Questions on the material
A) Can you copy the Retail MAC text word for word, between "Reference is now" and "as described above).", inclusive?
B) How would the Retail MAC text go on? Continue it from its last sentence.

If we consider the 40 bytes of padded data to be processed when using UCAF (DE48SE43), we can expect the following standard use of a legacy HSM (which supports DES processing, and when Retail MAC is not delivered as a standard crypto function). First, Load Key K1 where K1 is the 8 bytes (left) of the key used to generate the AC. Next, load Key K2 where K2 is the 8 bytes (right) of the key used to generate the AC. Now, the Retail MAC is computed as follows: (i) prepare input for DES Call #1 (Encryption using CBC mode) using M (padded buffer) and IV set to 0s, (ii) DES call #1 (DES Encryption CBC) with n (n=5) core DES encryption operation done by the HSM using K1, (iii) prepare input for DES Call #2 using output of DES Call #1, (iv) DES call #2 (DES Decryption CBC/ECB) with 1 core DES decryption operation done by the HSM using K2, (v) prepare input for DES Call #3 using output of DES Call #2, (vi) DES call #3 (DES Encryption CBC/ECB) with 1 core DES encryption operation done by the HSM using K1 Then, the operation is completed by unloading Key K1 and Key K2. That is, in a prior art Retail MAC computation process, the use of DES is required. Cloud HSMs that are NIST compliant are unable to perform such processing (as DES is not supported by such cloud HSMs).
Reference is now made to FIG. 4 where a process 500 to generate a Retail MAC code using cloud HSMs 114 is shown. More particularly, process 500 depicts a process to generate Retail MAC codes using HSMs or cryptographic equipment in which DES has been deprecated. Pursuant to the present invention, the process for generating a Retail MAC code is streamlined and designed to function with cloud HSMs 114 including those cloud HSMs 114 that have deprecated some or all support for DES operations. As a specific example, the cloud HSMs offered by AWS support only DES3 3-key (not single DES). In the process 500 depicted in FIG. 4, a Retail MAC code is computed as follows (again, using the transaction example of a payment transaction as described above).

Data shown
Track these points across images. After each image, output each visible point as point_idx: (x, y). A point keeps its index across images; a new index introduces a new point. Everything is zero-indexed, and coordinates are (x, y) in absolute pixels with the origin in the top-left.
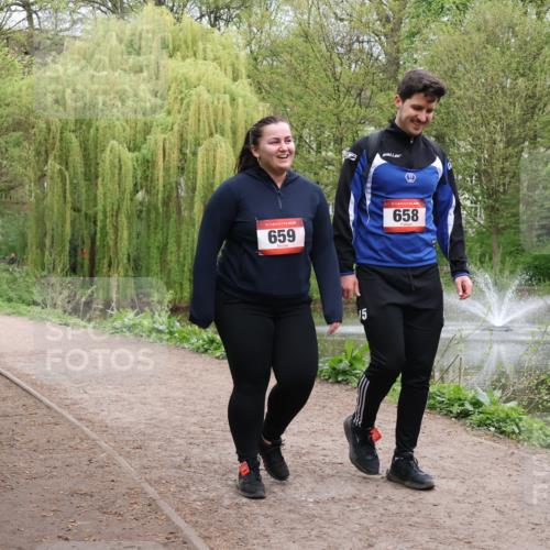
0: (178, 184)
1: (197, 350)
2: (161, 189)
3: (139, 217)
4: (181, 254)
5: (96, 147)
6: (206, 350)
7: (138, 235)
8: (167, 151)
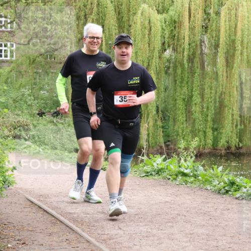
0: (202, 41)
1: (219, 192)
2: (187, 46)
3: (166, 73)
4: (205, 105)
5: (129, 11)
6: (227, 192)
7: (166, 89)
8: (193, 11)
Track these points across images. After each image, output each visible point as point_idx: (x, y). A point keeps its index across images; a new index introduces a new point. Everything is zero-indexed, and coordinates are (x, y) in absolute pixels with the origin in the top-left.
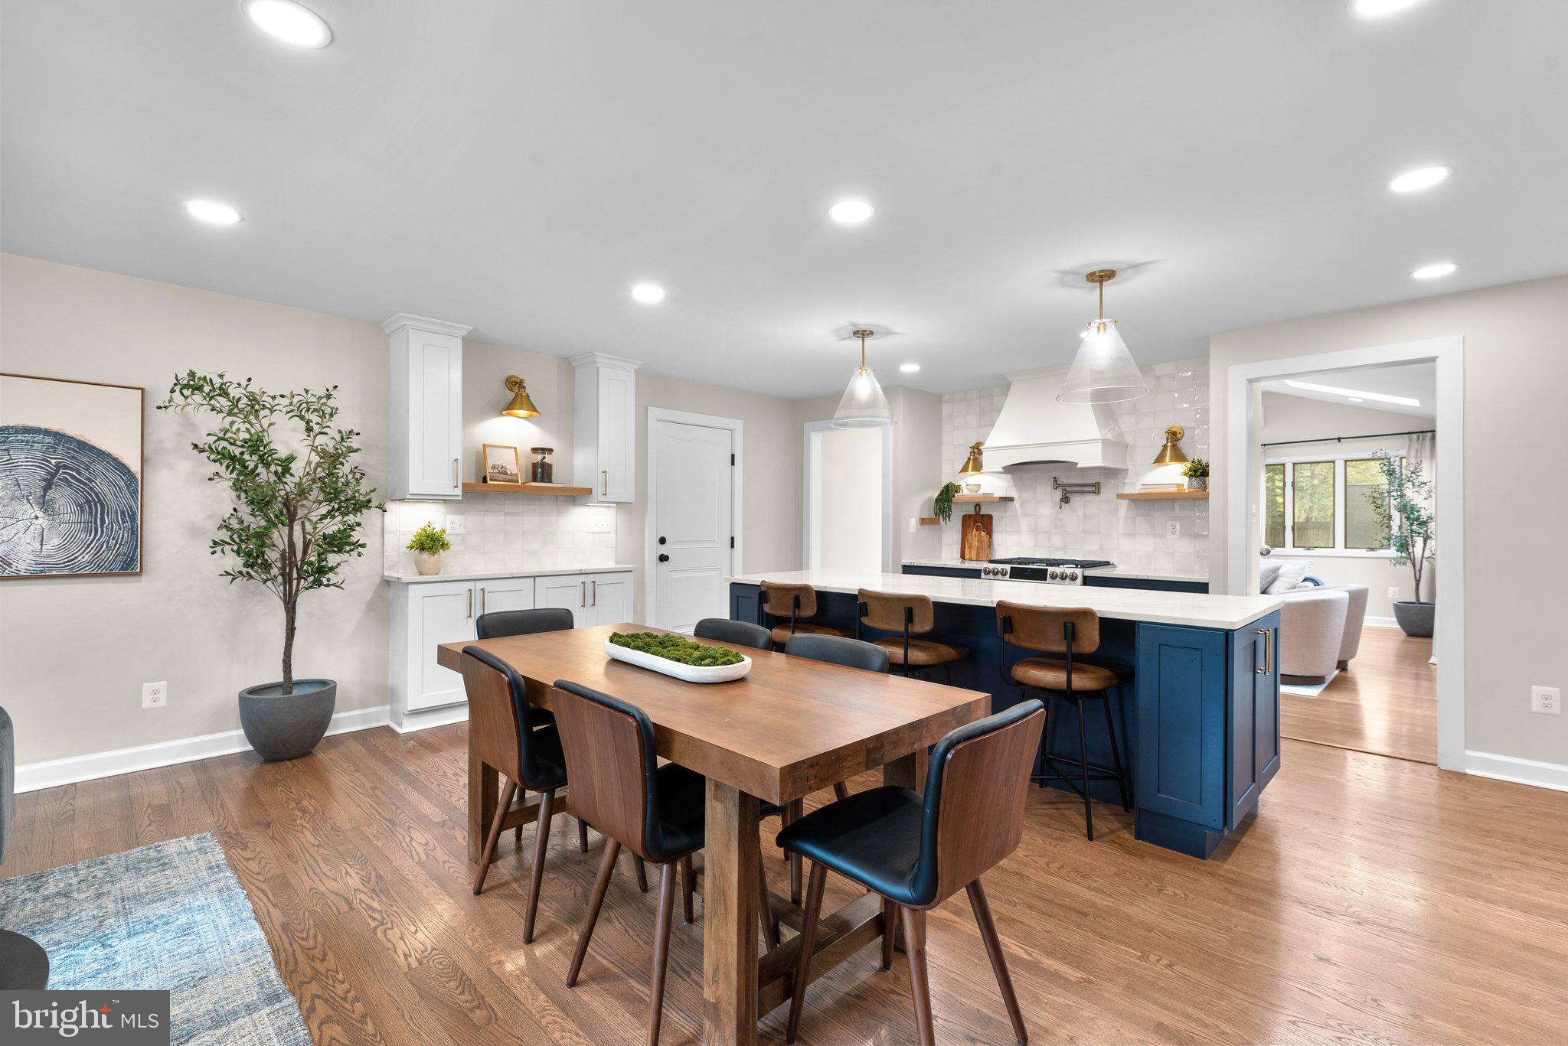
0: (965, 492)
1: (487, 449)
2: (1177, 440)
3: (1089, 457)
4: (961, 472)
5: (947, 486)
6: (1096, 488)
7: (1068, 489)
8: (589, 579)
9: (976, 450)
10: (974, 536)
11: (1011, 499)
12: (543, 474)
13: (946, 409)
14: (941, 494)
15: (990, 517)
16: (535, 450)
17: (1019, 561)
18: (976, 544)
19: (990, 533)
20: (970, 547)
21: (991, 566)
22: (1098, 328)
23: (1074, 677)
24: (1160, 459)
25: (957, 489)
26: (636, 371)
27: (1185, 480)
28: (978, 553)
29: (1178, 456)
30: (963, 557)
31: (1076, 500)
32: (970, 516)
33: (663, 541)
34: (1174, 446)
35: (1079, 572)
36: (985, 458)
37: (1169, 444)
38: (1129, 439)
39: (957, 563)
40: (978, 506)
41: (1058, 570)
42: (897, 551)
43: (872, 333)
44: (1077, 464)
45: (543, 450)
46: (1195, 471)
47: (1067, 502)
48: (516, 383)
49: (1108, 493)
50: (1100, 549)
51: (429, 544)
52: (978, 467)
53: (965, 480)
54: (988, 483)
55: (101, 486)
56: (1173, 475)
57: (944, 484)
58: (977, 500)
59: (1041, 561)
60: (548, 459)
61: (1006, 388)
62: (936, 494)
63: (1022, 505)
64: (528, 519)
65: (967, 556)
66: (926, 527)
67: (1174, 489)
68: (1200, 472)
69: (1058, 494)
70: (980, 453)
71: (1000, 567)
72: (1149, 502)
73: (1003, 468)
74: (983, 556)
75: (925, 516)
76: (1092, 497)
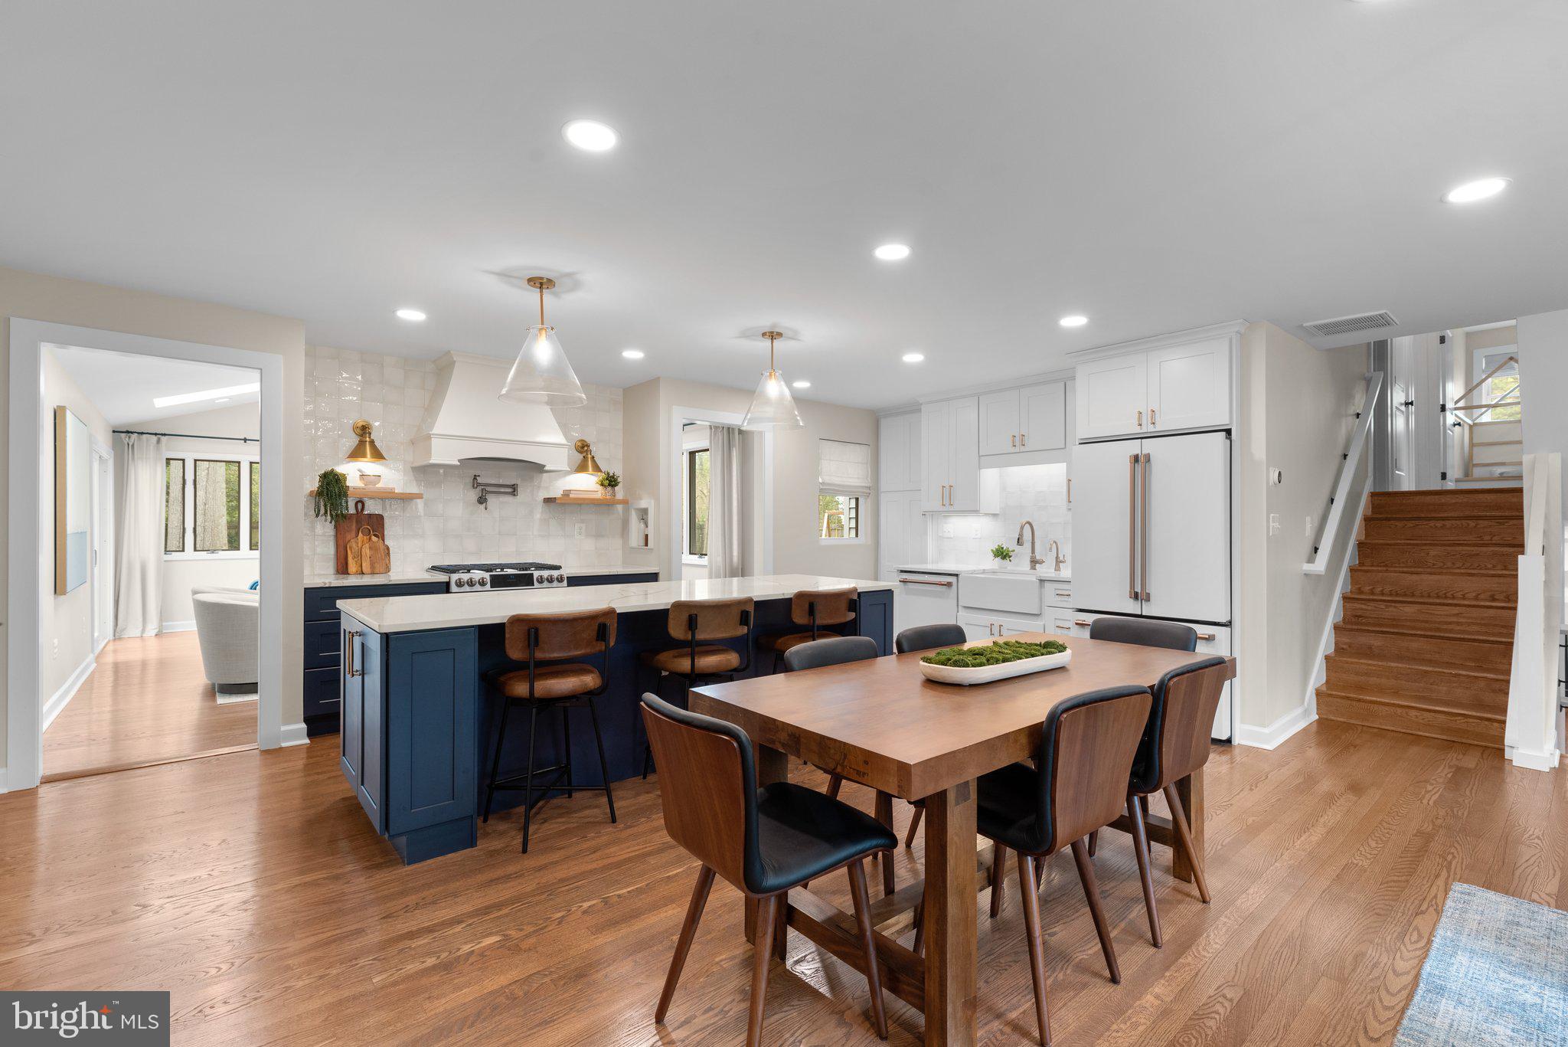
6: (513, 489)
7: (488, 489)
10: (362, 542)
11: (412, 498)
15: (380, 519)
19: (382, 536)
29: (595, 468)
30: (342, 569)
31: (492, 500)
34: (592, 458)
37: (589, 456)
40: (360, 502)
46: (607, 481)
47: (481, 505)
50: (516, 551)
53: (358, 467)
56: (586, 483)
58: (361, 496)
63: (426, 503)
65: (352, 567)
67: (587, 496)
68: (611, 482)
69: (475, 495)
72: (560, 505)
76: (509, 499)
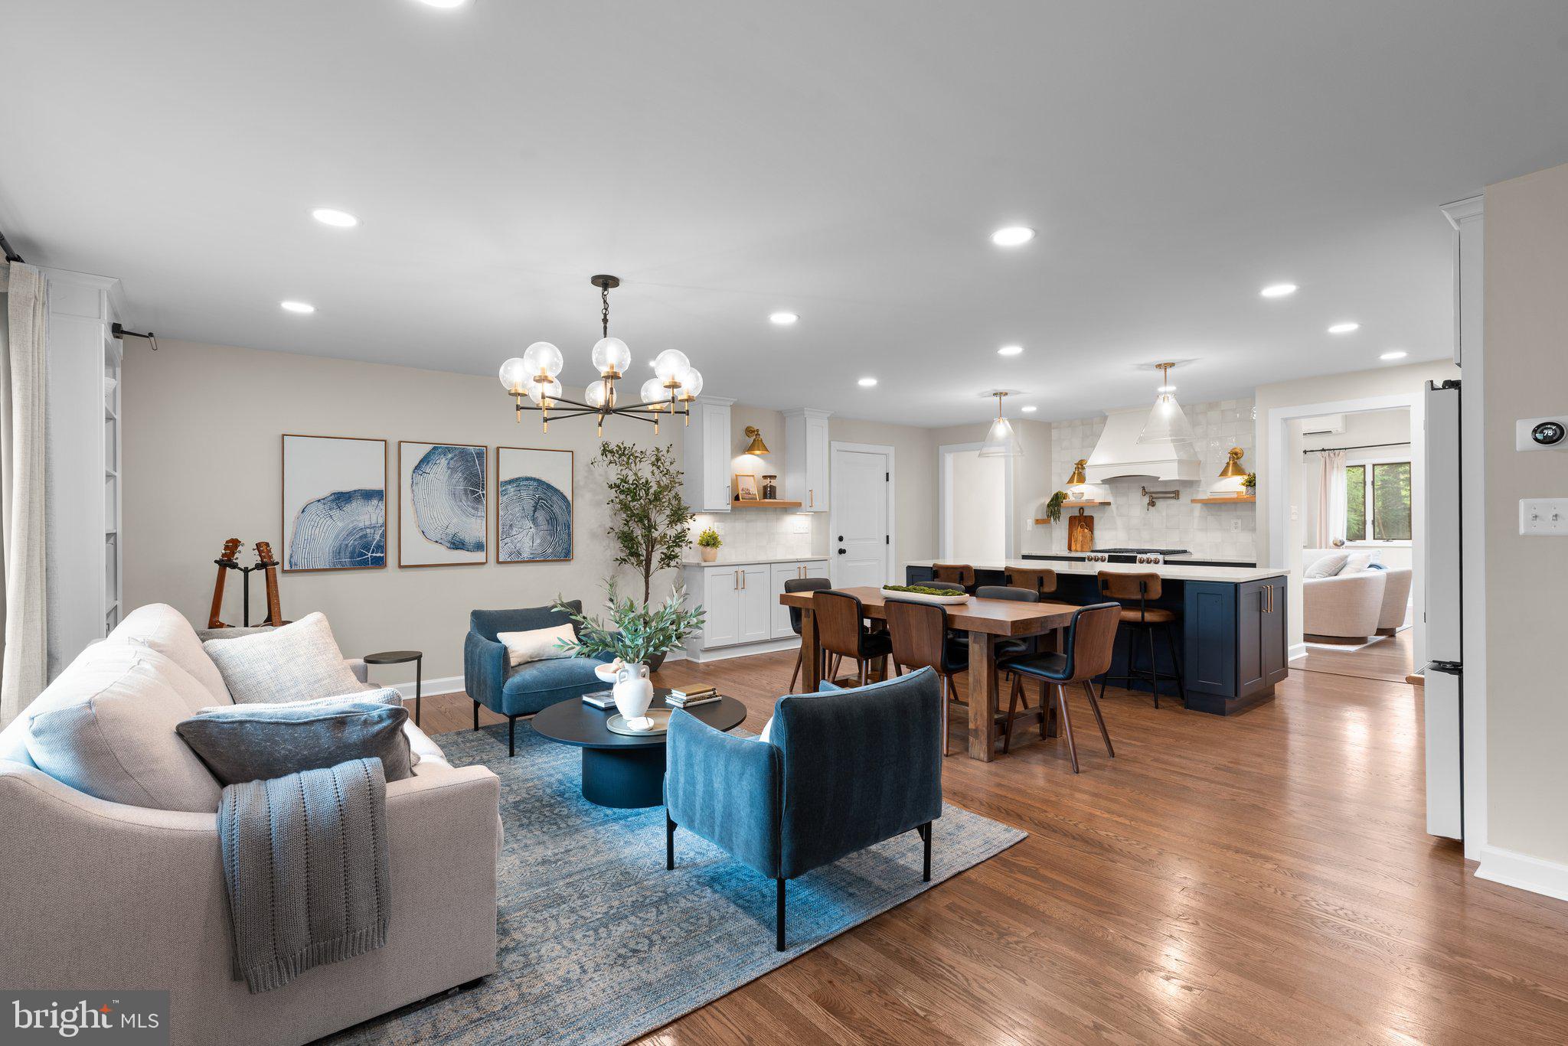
0: (1071, 498)
1: (739, 478)
2: (1238, 458)
3: (1169, 473)
4: (1068, 483)
5: (1057, 494)
6: (1176, 495)
7: (1154, 495)
8: (802, 565)
9: (1080, 466)
10: (1079, 533)
11: (1109, 504)
12: (770, 494)
13: (1055, 433)
14: (1052, 500)
15: (1091, 518)
16: (765, 477)
17: (1115, 551)
18: (1080, 538)
19: (1091, 530)
20: (1076, 541)
21: (1093, 555)
22: (1164, 398)
23: (1146, 614)
24: (1224, 473)
25: (1065, 496)
26: (828, 418)
27: (1244, 489)
28: (1082, 547)
29: (1239, 470)
30: (1070, 549)
31: (1160, 504)
32: (1075, 517)
33: (841, 539)
34: (1235, 463)
35: (1161, 557)
36: (1088, 472)
37: (1231, 462)
38: (1201, 458)
39: (1066, 554)
40: (1082, 509)
41: (1145, 556)
42: (1018, 546)
43: (1007, 394)
44: (1159, 478)
45: (771, 477)
46: (1250, 482)
47: (1153, 506)
48: (754, 431)
49: (1185, 498)
51: (710, 541)
52: (1082, 479)
53: (1071, 489)
54: (1088, 492)
55: (556, 509)
56: (1234, 485)
57: (1054, 492)
58: (1081, 505)
59: (1132, 551)
60: (774, 483)
61: (1104, 419)
62: (1048, 501)
63: (1117, 508)
64: (758, 524)
65: (1073, 548)
66: (1040, 526)
67: (1235, 496)
68: (1251, 483)
69: (1146, 500)
70: (1083, 468)
71: (1099, 555)
72: (1218, 505)
73: (1102, 481)
74: (1086, 547)
75: (1039, 517)
76: (1173, 501)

Your responses
A)
Reference is now made to FIG. 4 where a process 500 to generate a Retail MAC code using cloud HSMs 114 is shown. More particularly, process 500 depicts a process to generate Retail MAC codes using HSMs or cryptographic equipment in which DES has been deprecated. Pursuant to the present invention, the process for generating a Retail MAC code is streamlined and designed to function with cloud HSMs 114 including those cloud HSMs 114 that have deprecated some or all support for DES operations. As a specific example, the cloud HSMs offered by AWS support only DES3 3-key (not single DES). In the process 500 depicted in FIG. 4, a Retail MAC code is computed as follows (again, using the transaction example of a payment transaction as described above).

B)
First, a Key K1K1K1 is loaded, where K1 is the 8 bytes (left) of the key used to generate the AC. Next a Key K1K2K1 is loaded, where K1 is the 8 bytes (left) and K2 is the 8 bytes (right) of the key used to generate the AC. The Retail MAC is then computed as follows. First, the input for DES3 Call #1 is prepared (where Call #1 is encryption using CBC mode of operation) using M_1|M_2| . . . |M_n-1 (excluding the rightmost 8 bytes of padded buffer) and the IV set to 0s. Call #1 is then made, which is a DES3 (DES3 Encryption in CBC mode of operation) with n (n=4) core DES3 encryption operation done by the HSM 114 using K1K1K1.
Next, the input for DES Call #2 is prepared using the output of DES Call #1 and M_n (the rightmost 8 bytes of the padded buffer). The second call (Call #2) is then made, which is a DES3 encryption call in the CBC mode of operation with 1 core DES3 encryption operation done by the HSM 114 using K1K2K1. The Key K1K1K1 is then unloaded. And then the Key K1K2K1 is unloaded.
The processing required is straightforward and allows cloud HSMs 114 to be used to perform Retail MAC processing, despite the fact that many cloud HSMs have deprecated DES functions that were previously essential to performing Retail MAC operations. Further, the process of the present invention reduces the number of HSM calls that need to be made, allowing the processing to be done more efficiently. An illustrative comparison of the optimized processing of the present invention (using cloud HSMs) to legacy processing (using HSMs that support DES) is shown below in TABLE I.

TABLE I

Standard Retail MAC Process	Optimized Retail MAC Process

Load 2 keys: K1 and K2	Load 2 keys: (K1K1K1) and
3 HSM calls	(K1K2K1) 2 HSM calls
DES Call #1 (DES CBC) =	DES3 Call #1 (DES3 CBC) =
n core DES encryption operations	n − 1 core DES3 encryption
where n equals 5 in our context	operations where n equals 5 in
DES Call #2 (DES ECB/CBC) =	our context
1 core DES decryption operation	DES3 Call #2 (DES3 CBC) =
DES Call #3 (DES ECB/CBC) =	1 core DES3 encryption operation
1 core DES encryption operation

Further, pursuant to some embodiments, additional process optimizations may also be realized which enable certain processes to be performed in parallel using different threaded operations. In particular, the processes by which key K1K1K1 and key K1K2K1 are loaded can be threaded (rather than sequential). Further, in the optimized process described above, the second DES3 call (Call #2) requires input from the first DES3 call (Call #1)—that is, Call #1 must complete before Call #2 can be executed. Embodiments utilize an improved initialization process to optimize this processing.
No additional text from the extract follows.